Sen uykusuzluk nedir bilir misin
Tırnaklarınla yastığını parçaladın mı
Gözlerini tavana dikip
Düşündüğün oldu mu bütün gece
Ve bütün bir gün
Belki gelir ümidiyle bekledin mi hiç
Gelmeyince
Seni aramayınca
Ölesiye ağladın mı
Sonra çekilip en koyusuna yalnızlıkların
Ona ait ne varsa
Bir bir hatırladın mı
Çalıkuşu romanını hemen hemen çoğunuz ya duydu ya okudu ya da izledi. :) Haberim yok diyenler için konusunu kısaca çıtlatayım sizlere. :)Roman adını Feride adındaki çocuk ruhlu bir öğretmenin lakabından alır. Birçok kişinin cesaret edemeyeceği işlerde yaptığını gören nir öğretmeni ona “Bu kız insan değil Çalıkuşu” diye bağırmış ve o günden sonra Feride'nin adı Çalıkuşu olarak kalmıştır.

━━━━━━━━━━━━━━━━

> Yapılacak iş
Yukarıdaki Çalıkuşu yazısını, son cümlesinden sonra gelecek şekilde kaldığı yerden sürdürün.

> Kayıtlı veriler

━━━━━━━━━━━━━━━━

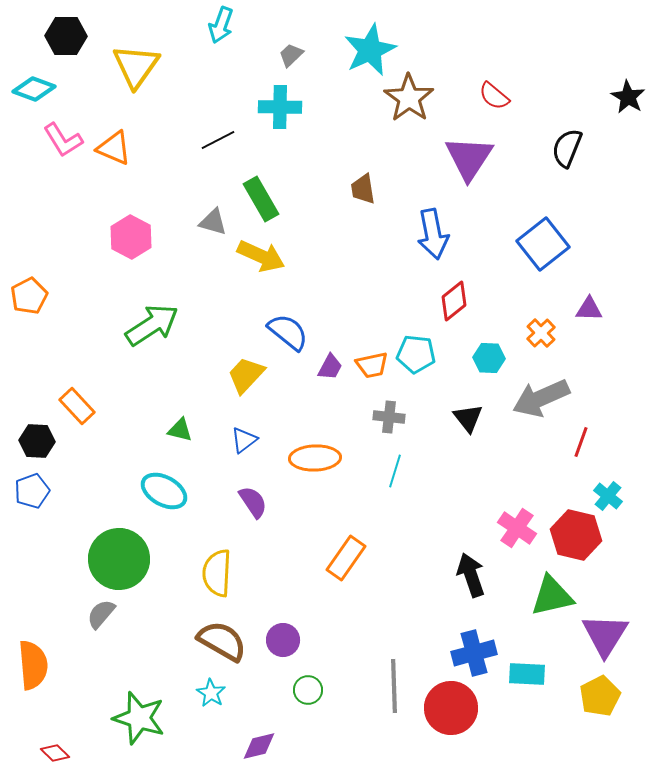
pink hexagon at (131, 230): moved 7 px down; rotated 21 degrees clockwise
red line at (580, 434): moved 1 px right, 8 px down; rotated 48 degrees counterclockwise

━━━━━━━━━━━━━━━━

> Göreve yanıt
Feride'nin çok sevdiği nişanlısı Kâmran tarafından ihanete uğramasıyla kendini öğretmenlik mesleğine adaması ve hayatını kazanabilmek için Anadolu'da şehir şehir dolaşması anlatılır. Güçlü kadınlara bayılıyorum ya. Feride'nin güçlü duruşunu takdir ettim. Ayrılık yaşamasının yanı sıra daha sonra savaş zamanları oluyor, yakınını kaybediyor ama o zorlansa dahi hep dik durdu.Romanı iki kez okumaya çalışıp hep yarım bırakmıştım ama bu sefer sonunda tamamını bitirebildim. Sonunu beğenmedim açıkçası. O Kâmran Efendi ile daha hesaplaşmamız bitmemişti. Yok sevgisindenmis falan filan. Ne sevgisi ya? Feride'nin yaptığı fedakarlıkların kaçta kaçını yaptı ki? Zaten erkek milleti değil mi ? Her neyse Ferideciğimin öğretmenlik halleri pek bir tatlı geldi bana. Aslında kendisi daha küçükken öğrencileri ile beraber büyüdü gibi geldi bana. Reşat Nuri'nin kullandığı dil bana çok da ağır gelmedi. Tabii Milli Mucadeke Dönemi olduğu için birkaç yabancı kelime oluyor ama hemen sayfanın altına dipnot geçildiği için oldukça rahat okuttu kendini. Sizlere de tavsiye edebilirim. :)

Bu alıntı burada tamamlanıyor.